/---

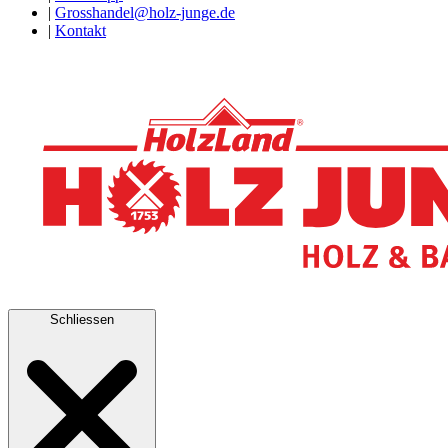
|
Grosshandel@holz-junge.de
|
Kontakt
Schliessen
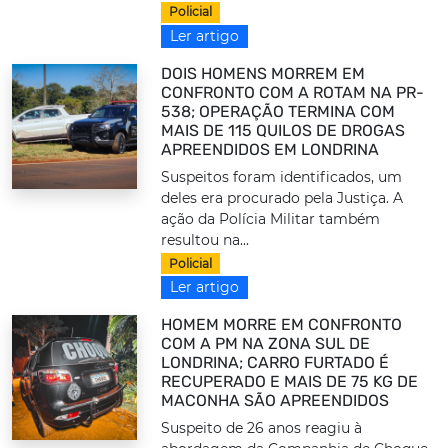
Policial
Ler artigo
DOIS HOMENS MORREM EM
CONFRONTO COM A ROTAM NA PR-
538; OPERAÇÃO TERMINA COM
MAIS DE 115 QUILOS DE DROGAS
APREENDIDOS EM LONDRINA
Suspeitos foram identificados, um
deles era procurado pela Justiça. A
ação da Polícia Militar também
resultou na...
Policial
Ler artigo
HOMEM MORRE EM CONFRONTO
COM A PM NA ZONA SUL DE
LONDRINA; CARRO FURTADO É
RECUPERADO E MAIS DE 75 KG DE
MACONHA SÃO APREENDIDOS
Suspeito de 26 anos reagiu à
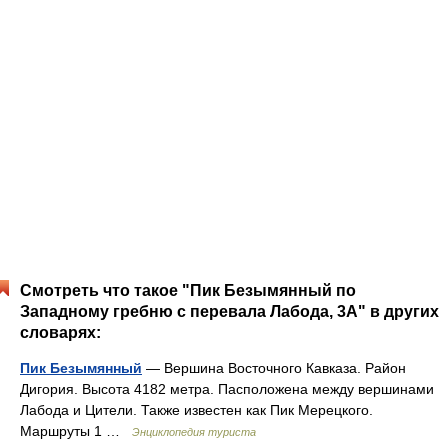
Смотреть что такое "Пик Безымянный по
Западному гребню с перевала Лабода, 3А" в других
словарях:
Пик Безымянный
— Вершина Восточного Кавказа. Район
Дигория. Высота 4182 метра. Пасположена между вершинами
Лабода и Цители. Также известен как Пик Мерецкого.
Маршруты 1 …
Энциклопедия туриста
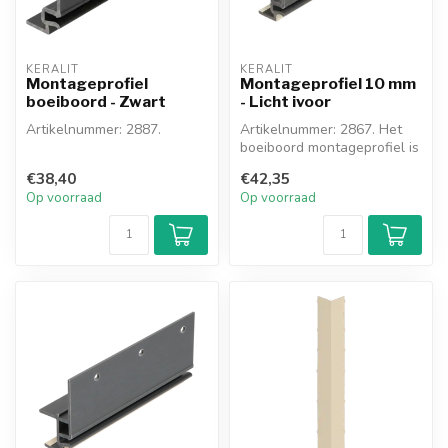
KERALIT
KERALIT
Montageprofiel
Montageprofiel 10 mm
boeiboord - Zwart
- Licht ivoor
Artikelnummer: 2887.
Artikelnummer: 2867. Het
boeiboord montageprofiel is
Het boeiboord
een hulpmiddel voor het
€38,40
€42,35
montageprofiel is een
mon...
Op voorraad
Op voorraad
hulpmiddel voor het ...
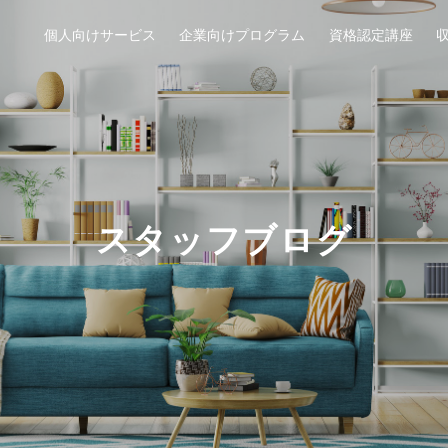
個人向けサービス
企業向けプログラム
資格認定講座
スタッフブログ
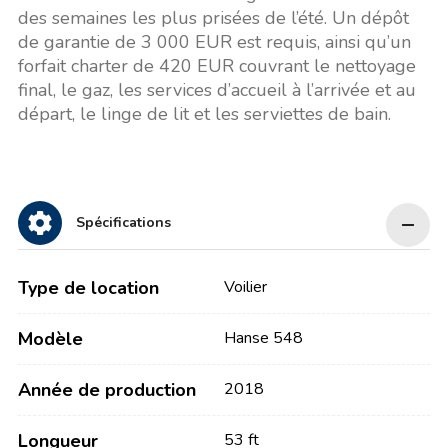
des semaines les plus prisées de l’été. Un dépôt
de garantie de 3 000 EUR est requis, ainsi qu’un
forfait charter de 420 EUR couvrant le nettoyage
final, le gaz, les services d’accueil à l’arrivée et au
départ, le linge de lit et les serviettes de bain.
Spécifications
Type de location
Voilier
Modèle
Hanse 548
Année de production
2018
Longueur
53 ft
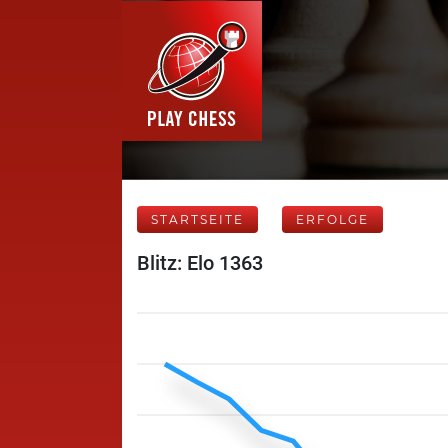
STARTSEITE
ERFOLGE
Blitz: Elo 1363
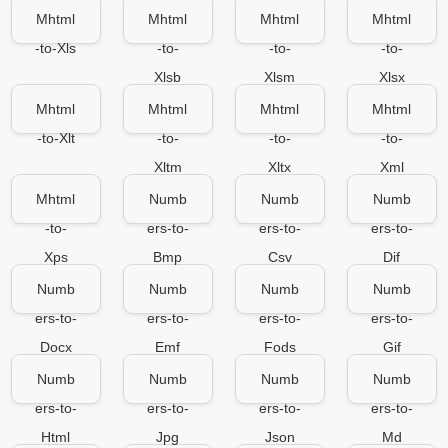
Mhtml
Mhtml
Mhtml
Mhtml
-to-Xls
-to-
-to-
-to-
Xlsb
Xlsm
Xlsx
Mhtml
Mhtml
Mhtml
Mhtml
-to-Xlt
-to-
-to-
-to-
Xltm
Xltx
Xml
Mhtml
Numb
Numb
Numb
-to-
ers-to-
ers-to-
ers-to-
Xps
Bmp
Csv
Dif
Numb
Numb
Numb
Numb
ers-to-
ers-to-
ers-to-
ers-to-
Docx
Emf
Fods
Gif
Numb
Numb
Numb
Numb
ers-to-
ers-to-
ers-to-
ers-to-
Html
Jpg
Json
Md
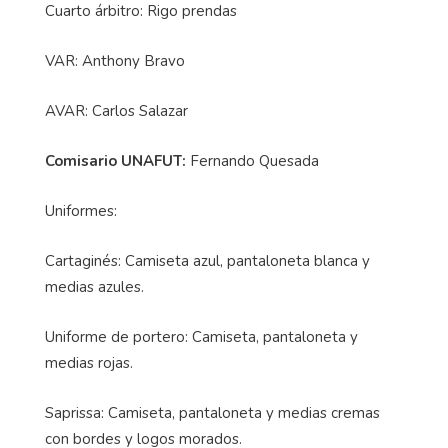
Cuarto árbitro: Rigo prendas
VAR: Anthony Bravo
AVAR: Carlos Salazar
Comisario UNAFUT:
Fernando Quesada
Uniformes:
Cartaginés: Camiseta azul, pantaloneta blanca y
medias azules.
Uniforme de portero: Camiseta, pantaloneta y
medias rojas.
Saprissa: Camiseta, pantaloneta y medias cremas
con bordes y logos morados.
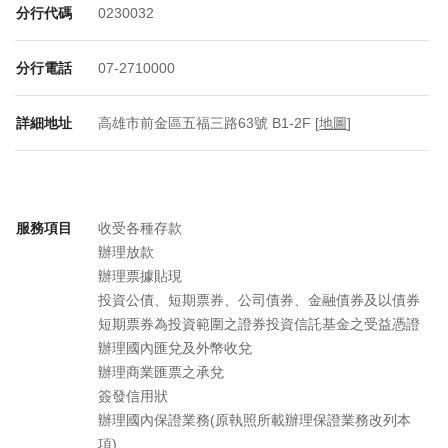
分行代碼
0230032
分行電話
07-2710000
詳細地址
高雄市前金區五福三路63號 B1-2F [
地圖
]
服務項目
收受各種存款
辦理放款
辦理票據貼現
投資公債、短期票券、公司債券、金融債券及以債券
短期票券為投資範圍之證券投資信託基金之受益憑證
辦理國內匯兌及外幣收兌
辦理商業匯票之承兌
簽發信用狀
辦理國內保證業務(原執照所載辦理保證業務改列本
項)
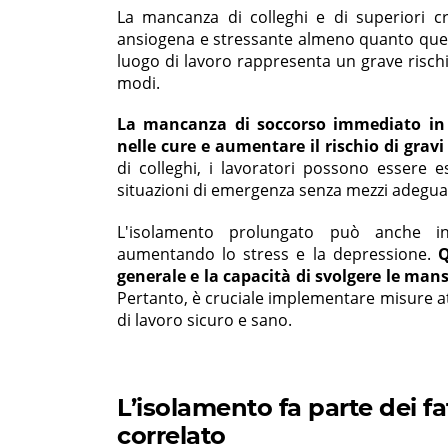
La mancanza di colleghi e di superiori c
ansiogena e stressante almeno quanto quell
luogo di lavoro rappresenta un grave rischio
modi.
La mancanza di soccorso immediato in 
nelle cure e aumentare il rischio di grav
di colleghi, i lavoratori possono essere 
situazioni di emergenza senza mezzi adeguat
L'isolamento prolungato può anche in
aumentando lo stress e la depressione.
Q
generale e la capacità di svolgere le man
Pertanto, è cruciale implementare misure at
di lavoro sicuro e sano.
L’isolamento fa parte dei f
correlato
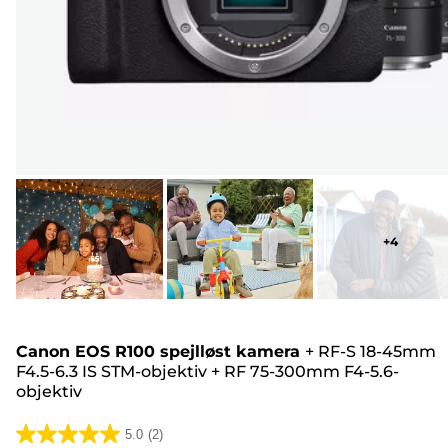
+
4
Canon EOS R100 spejlløst kamera
+
RF-S 18-45mm
F4.5-6.3 IS STM-objektiv
+
RF 75-300mm F4-5.6-
objektiv
5.0
(2)
5.0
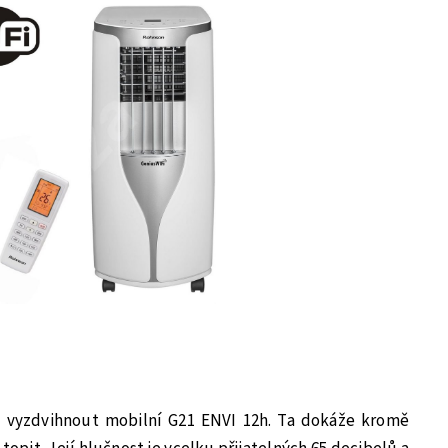
ze vyzdvihnout mobilní G21 ENVI 12h. Ta dokáže kromě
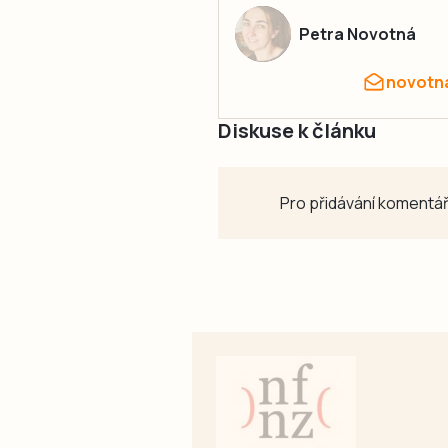
Petra Novotná
novotn
Diskuse k článku
Pro přidávání komentář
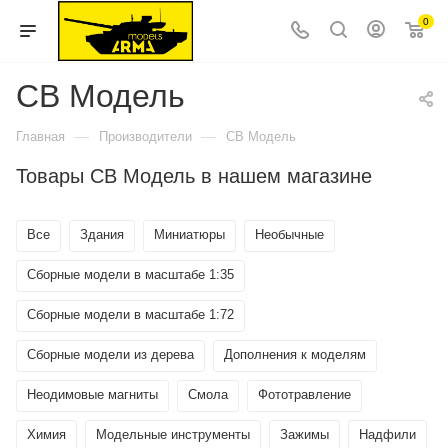
0
СВ Модель
—
—
Главная
Производители
СВ Модель
Товары СВ Модель в нашем магазине
Все
Здания
Миниатюры
Необычные
Сборные модели в масштабе 1:35
Сборные модели в масштабе 1:72
Сборные модели из дерева
Дополнения к моделям
Неодимовые магниты
Смола
Фототравление
Химия
Модельные инструменты
Зажимы
Надфили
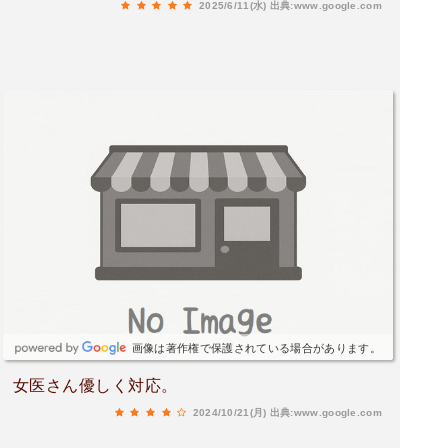
2025/6/11(水)
出典:www.google.com
りつけ医として最適かと思います。
画像は著作権で保護されている場合があります。
女医さん優しく対応。
2024/10/21(月)
出典:www.google.com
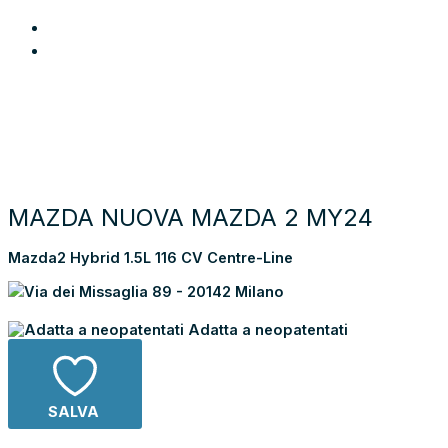
Login
Preferiti
Cerca auto
Moto e scooter
Come funziona
Chi siamo
Blog
Contattaci
Torna alla lista dei risultati
MAZDA NUOVA MAZDA 2 MY24
Mazda2 Hybrid 1.5L 116 CV Centre-Line
Via dei Missaglia 89 - 20142 Milano
Adatta a neopatentati
SALVA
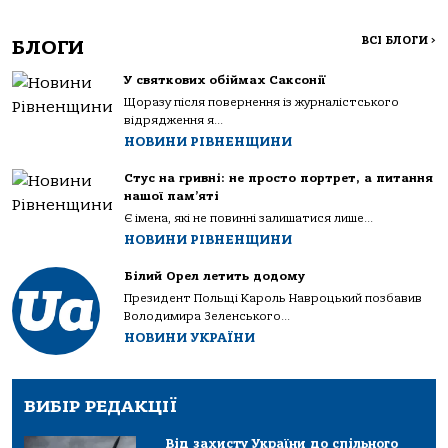
ВСІ БЛОГИ
>
БЛОГИ
У святкових обіймах Саксонії
Щоразу після повернення із журналістського
відрядження я...
НОВИНИ РІВНЕНЩИНИ
Стус на гривні: не просто портрет, а питання
нашої пам’яті
Є імена, які не повинні залишатися лише...
НОВИНИ РІВНЕНЩИНИ
Білий Орел летить додому
Президент Польщі Кароль Навроцький позбавив
Володимира Зеленського...
НОВИНИ УКРАЇНИ
ВИБІР РЕДАКЦІЇ
Від захисту України до спільного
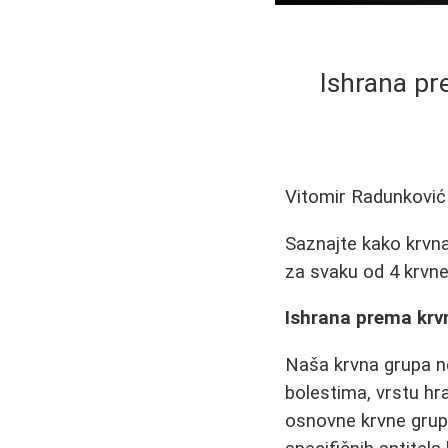
Ishrana pr
Vitomir Radunković
Saznajte kako krvna
za svaku od 4 krvne 
Ishrana prema krvn
Naša krvna grupa n
bolestima, vrstu hr
osnovne krvne grupe:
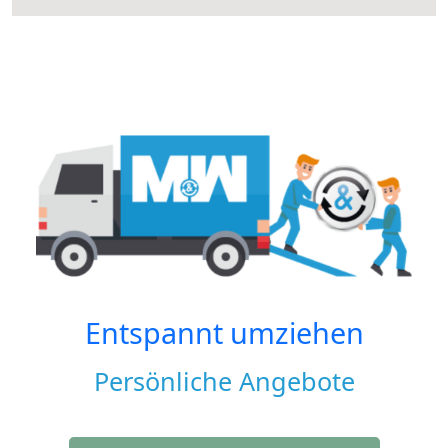
Entspannt umziehen
Persönliche Angebote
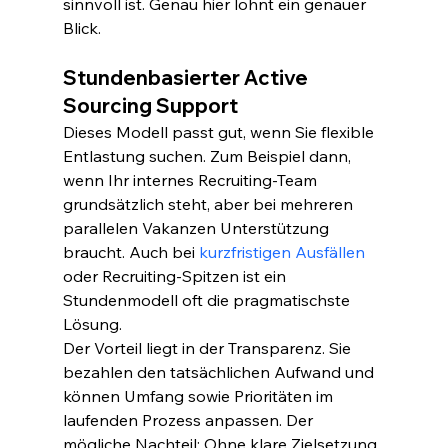
sinnvoll ist. Genau hier lohnt ein genauer 
Blick.
Stundenbasierter Active 
Sourcing Support
Dieses Modell passt gut, wenn Sie flexible 
Entlastung suchen. Zum Beispiel dann, 
wenn Ihr internes Recruiting-Team 
grundsätzlich steht, aber bei mehreren 
parallelen Vakanzen Unterstützung 
braucht. Auch bei 
kurzfristigen Ausfällen
oder Recruiting-Spitzen ist ein 
Stundenmodell oft die pragmatischste 
Lösung.
Der Vorteil liegt in der Transparenz. Sie 
bezahlen den tatsächlichen Aufwand und 
können Umfang sowie Prioritäten im 
laufenden Prozess anpassen. Der 
mögliche Nachteil: Ohne klare Zielsetzung 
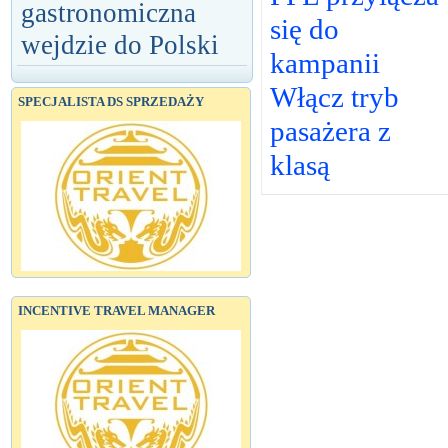
gastronomiczna
się do
wejdzie do Polski
kampanii
Włącz tryb
SPECJALISTA DS SPRZEDAŻY
pasażera z
klasą
INCENTIVE TRAVEL MANAGER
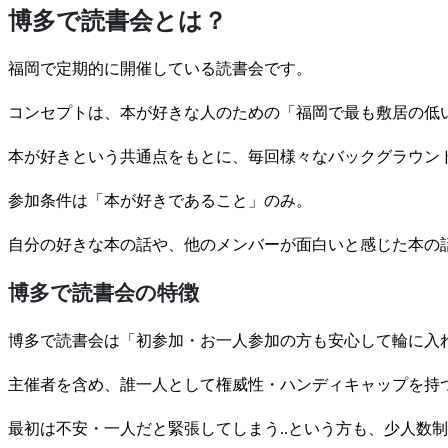
博多で読書会とは？
福岡で定期的に開催している読書会です。
コンセプトは、本が好きな人のための「福岡で最も敷居の低
本が好きという共通点をもとに、毎回様々なバックグラウンド
参加条件は「本が好きであること」のみ。
自分の好きな本の話や、他のメンバーが面白いと感じた本の
博多で読書会の特徴
博多で読書会は「初参加・お一人参加の方も安心して輪に入
主催者を含め、誰一人として権威性・ハンディキャップを持
最初は不安・一人だと緊張してしまう..という方も、少人数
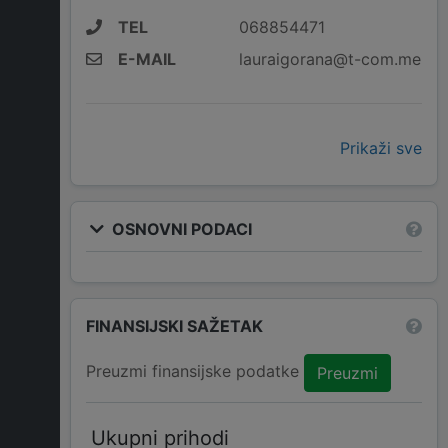
TEL
068854471
E-MAIL
lauraigorana@t-com.me
Prikaži sve
OSNOVNI PODACI
FINANSIJSKI SAŽETAK
Preuzmi finansijske podatke
Preuzmi
Ukupni prihodi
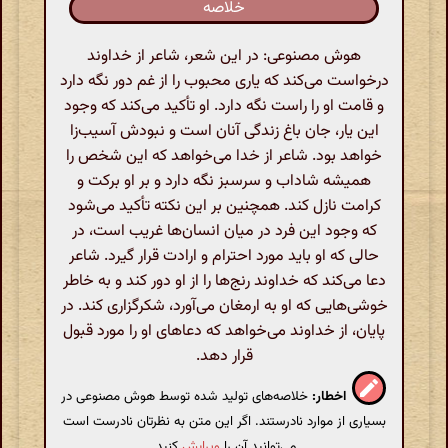
خلاصه
هوش مصنوعی: در این شعر، شاعر از خداوند
درخواست می‌کند که یاری محبوب را از غم دور نگه دارد
و قامت او را راست نگه دارد. او تأکید می‌کند که وجود
این یار، جان باغ زندگی آنان است و نبودش آسیب‌زا
خواهد بود. شاعر از خدا می‌خواهد که این شخص را
همیشه شاداب و سرسبز نگه دارد و بر او برکت و
کرامت نازل کند. همچنین بر این نکته تأکید می‌شود
که وجود این فرد در میان انسان‌ها غریب است، در
حالی که او باید مورد احترام و ارادت قرار گیرد. شاعر
دعا می‌کند که خداوند رنج‌ها را از او دور کند و به خاطر
خوشی‌هایی که او به ارمغان می‌آورد، شکرگزاری کند. در
پایان، از خداوند می‌خواهد که دعاهای او را مورد قبول
قرار دهد.
اخطار:
خلاصه‌های تولید شده توسط هوش مصنوعی در
بسیاری از موارد نادرستند. اگر این متن به نظرتان نادرست است
می‌توانید آن را
ویرایش
کنید.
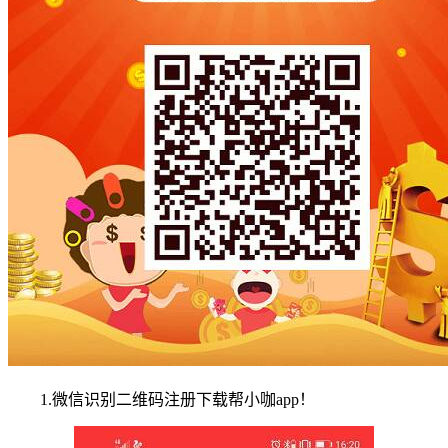
1.微信识别二维码注册下载帮小咖app！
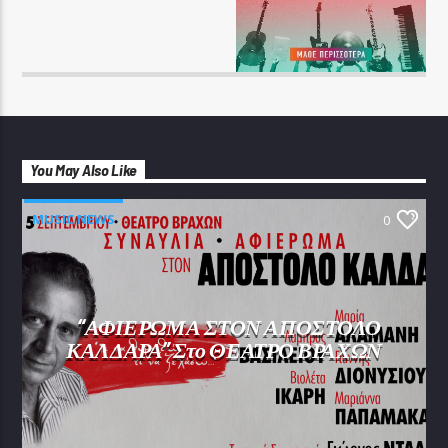
You May Also Like
MUSIC NEWS
0
“ΑΦΙΕΡΩΜΑ ΣΤΟΝ ΑΠΟΣΤΟΛΟ
ΚΑΛΔΑΡΑ” Στο ΘΕΑΤΡΟ ΒΡΑΧΩΝ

\---

Rewrite the lines of the data above, from the line containing "Смотреть что такое" through the line containing "con bordes y logos morados.", inclusive, renaming every "Mhtml" to "MHTML" and leaving everything else unchanged. Do not include the pictures in the answer.

§ **Task answer**
Смотреть что такое "Пик Безымянный по
Западному гребню с перевала Лабода, 3А" в других
словарях:
Пик Безымянный
— Вершина Восточного Кавказа. Район
Дигория. Высота 4182 метра. Пасположена между вершинами
Лабода и Цители. Также известен как Пик Мерецкого.
Маршруты 1 …
Энциклопедия туриста
KERALIT
KERALIT
Montageprofiel
Montageprofiel 10 mm
boeiboord - Zwart
- Licht ivoor
Artikelnummer: 2887.
Artikelnummer: 2867. Het
boeiboord montageprofiel is
Het boeiboord
een hulpmiddel voor het
€38,40
€42,35
montageprofiel is een
mon...
Op voorraad
Op voorraad
hulpmiddel voor het ...
個人向けサービス
企業向けプログラム
資格認定講座
スタッフブログ
des semaines les plus prisées de l’été. Un dépôt
de garantie de 3 000 EUR est requis, ainsi qu’un
forfait charter de 420 EUR couvrant le nettoyage
final, le gaz, les services d’accueil à l’arrivée et au
départ, le linge de lit et les serviettes de bain.
Spécifications
Type de location
Voilier
Modèle
Hanse 548
Année de production
2018
Longueur
53 ft
STARTSEITE
ERFOLGE
Blitz: Elo 1363
MHTML
MHTML
MHTML
MHTML
-to-Xls
-to-
-to-
-to-
Xlsb
Xlsm
Xlsx
MHTML
MHTML
MHTML
MHTML
-to-Xlt
-to-
-to-
-to-
Xltm
Xltx
Xml
MHTML
Numb
Numb
Numb
-to-
ers-to-
ers-to-
ers-to-
Xps
Bmp
Csv
Dif
Numb
Numb
Numb
Numb
ers-to-
ers-to-
ers-to-
ers-to-
Docx
Emf
Fods
Gif
Numb
Numb
Numb
Numb
ers-to-
ers-to-
ers-to-
ers-to-
Html
Jpg
Json
Md
Cuarto árbitro: Rigo prendas
VAR: Anthony Bravo
AVAR: Carlos Salazar
Comisario UNAFUT:
Fernando Quesada
Uniformes:
Cartaginés: Camiseta azul, pantaloneta blanca y
medias azules.
Uniforme de portero: Camiseta, pantaloneta y
medias rojas.
Saprissa: Camiseta, pantaloneta y medias cremas
con bordes y logos morados.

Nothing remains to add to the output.